Here is another way to look at the coverage:
In the protein-coding regions of the genome 88% of positions have a coverage above 20x. Unfortunately, about 1 megabase (2.7% of those positions) have such low coverage that detecting variants at all was not possible. I find it somewhat bemusing that Nebula Genomics’ marketing copy describes this product with “Decodes 100% of your DNA with high accuracy,” which is only theoretically true. Nonetheless, the results are still very good, as 100% coverage cannot be achieved with NGS sequencing (even at 100x).
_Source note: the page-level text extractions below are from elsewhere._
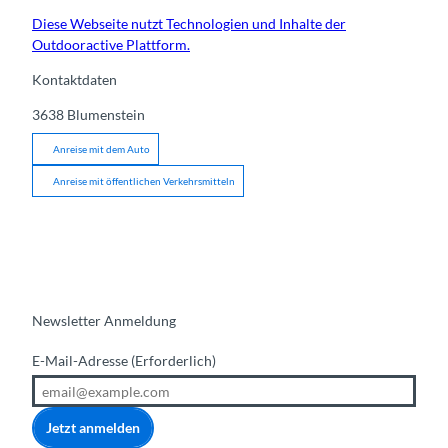
Diese Webseite nutzt Technologien und Inhalte der
Outdooractive Plattform.
Kontaktdaten
3638
Blumenstein
Anreise mit dem Auto
Anreise mit öffentlichen Verkehrsmitteln
Newsletter Anmeldung
E-Mail-Adresse
(Erforderlich)
Jetzt anmelden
DNA variants and duplication levels
Duplication refers to the presence of the exact same sequence multiple times. Despite the vast amount of short-read data we sequence, the likelihood of such duplicates occurring naturally is actually very low. Thus, high levels of duplication often suggest issues during sample preparation. Due to biases introduced by duplicates, high duplication levels can lead to reduced accuracy in DNA variant detection. Consequently, these duplicates are typically excluded from variant detection. I independently assessed the duplication levels, and discovered that there were 24 million (3.2%) duplicate sequences in the data. This aligns with expectations based on other samples of good quality.
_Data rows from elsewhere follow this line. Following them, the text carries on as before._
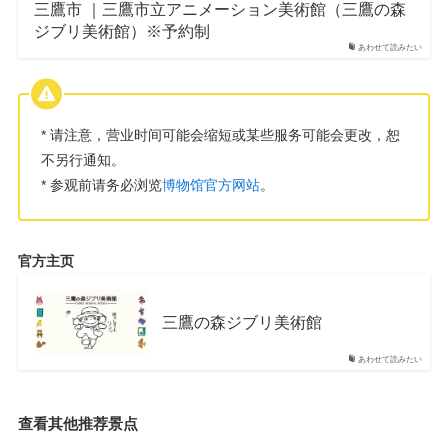
三鷹市 ｜三鷹市立アニメーション美術館（三鷹の森
ジブリ美術館）※予約制
あわせて読みたい
* 请注意，营业时间可能会缩短或某些服务可能会更改，恕
不另行通知。
* 参观前请务必浏览
博物馆官方网站
。
官方主页
三鷹の森ジブリ美術館
あわせて読みたい
查看其他推荐景点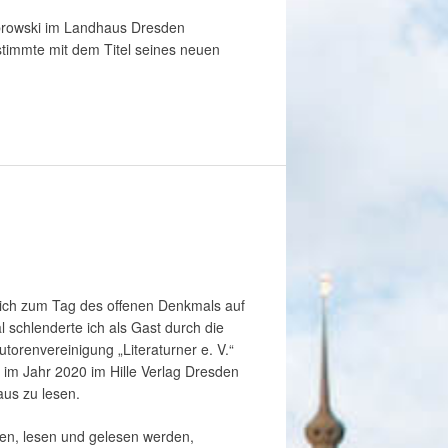
browski im Landhaus Dresden
stimmte mit dem Titel seines neuen
rlich zum Tag des offenen Denkmals auf
l schlenderte ich als Gast durch die
orenvereinigung „Literaturner e. V.“
n im Jahr 2020 im Hille Verlag Dresden
aus zu lesen.
den, lesen und gelesen werden,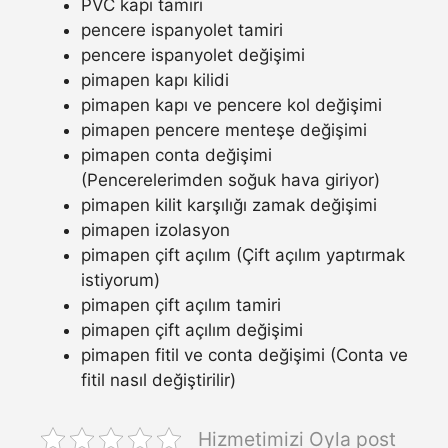
PVC kapı tamiri
pencere ispanyolet tamiri
pencere ispanyolet değişimi
pimapen kapı kilidi
pimapen kapı ve pencere kol değişimi
pimapen pencere menteşe değişimi
pimapen conta değişimi
(Pencerelerimden soğuk hava giriyor)
pimapen kilit karşılığı zamak değişimi
pimapen izolasyon
pimapen çift açılım (Çift açılım yaptırmak
istiyorum)
pimapen çift açılım tamiri
pimapen çift açılım değişimi
pimapen fitil ve conta değişimi (Conta ve
fitil nasıl değiştirilir)
Hizmetimizi Oyla post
The last file that we are offered to download contains the detected DNA variants in VCF format. For our sample, the total number was a sweeping 4.84 million variants. Depending on the ancestry and the methods used, between 4 and 5 million variants can be expected in a WGS. Finally, let’s consider the coverage for all detected variants. The average coverage is now 35.32x, and the distribution looks as follows:
This concludes our analysis of the WGS data from the direct-to-consumer genetic testing company Nebula Genomics Inc. The sequencing data comes in sufficient quantities and also in very good quality. Together with the read length of 150 bp, which is good by current short-read sequencing standards, this means that most sequences can be aligned to the human genome, enabling the detection of a high number of DNA variants. The coverage remains significantly over 30x even after the alignment and DNA variant detection steps, indicating good preparation and processing of my sample (N=1!). Furthermore, Nebula Genomics deserves kudos for not only making available the most relevant files (including the complete raw sequences) but also for using standard tools (and consequently known standard contents) to generate these files.
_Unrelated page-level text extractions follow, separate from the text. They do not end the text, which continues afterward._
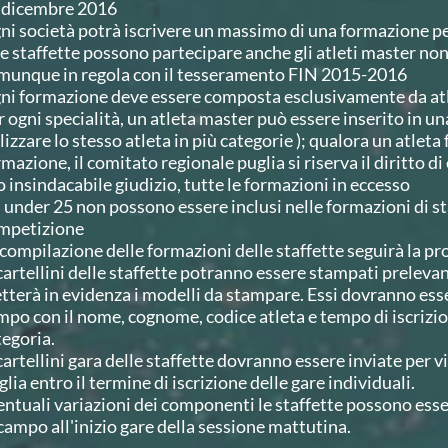
 dicembre 2016
ni società potrà iscrivere un massimo di una formazione pe
le staffette possono partecipare anche gli atleti master non 
munque in regola con il tesseramento FIN 2015-2016
ni formazione deve essere composta esclusivamente da atlet
r ogni specialità, un atleta master può essere inserito in u
lizzare lo stesso atleta in più categorie ); qualora un atleta 
rmazione, il comitato regionale puglia si riserva il diritto d
o insindacabile giudizio, tutte le formazioni in eccesso
i under 25 non possono essere inclusi nelle formazioni di st
mpetizione
 compilazione delle formazioni delle staffette seguirà la pr
i cartellini delle staffette potranno essere stampati prelev
tterà in evidenza i modelli da stampare. Essi dovranno esser
mpo con il nome, cognome, codice atleta e tempo di iscrizi
tegoria.
 cartellini gara delle staffette dovranno essere inviate per 
lia entro il termine di iscrizione delle gare individuali.
entuali variazioni dei componenti le staffette possono esse
 campo all'inizio gare della sessione mattutina.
In summary, I am pleasantly surprised by the great data one can receive today at such a small cost. I believe that your genome, along with other layers such as the epigenome and your microbiomes, may provide valuable insights into your health, behavior, and other traits in the future. As of today, much of this is still awaiting discovery. However, for the fearless and curious-minded, correlating your DNA variants with current knowledge can be a fun endeavor. The WGS data from Nebula Genomics can provide the foundation for this. In a future post, I will delve into the reports that Nebula already has to offer.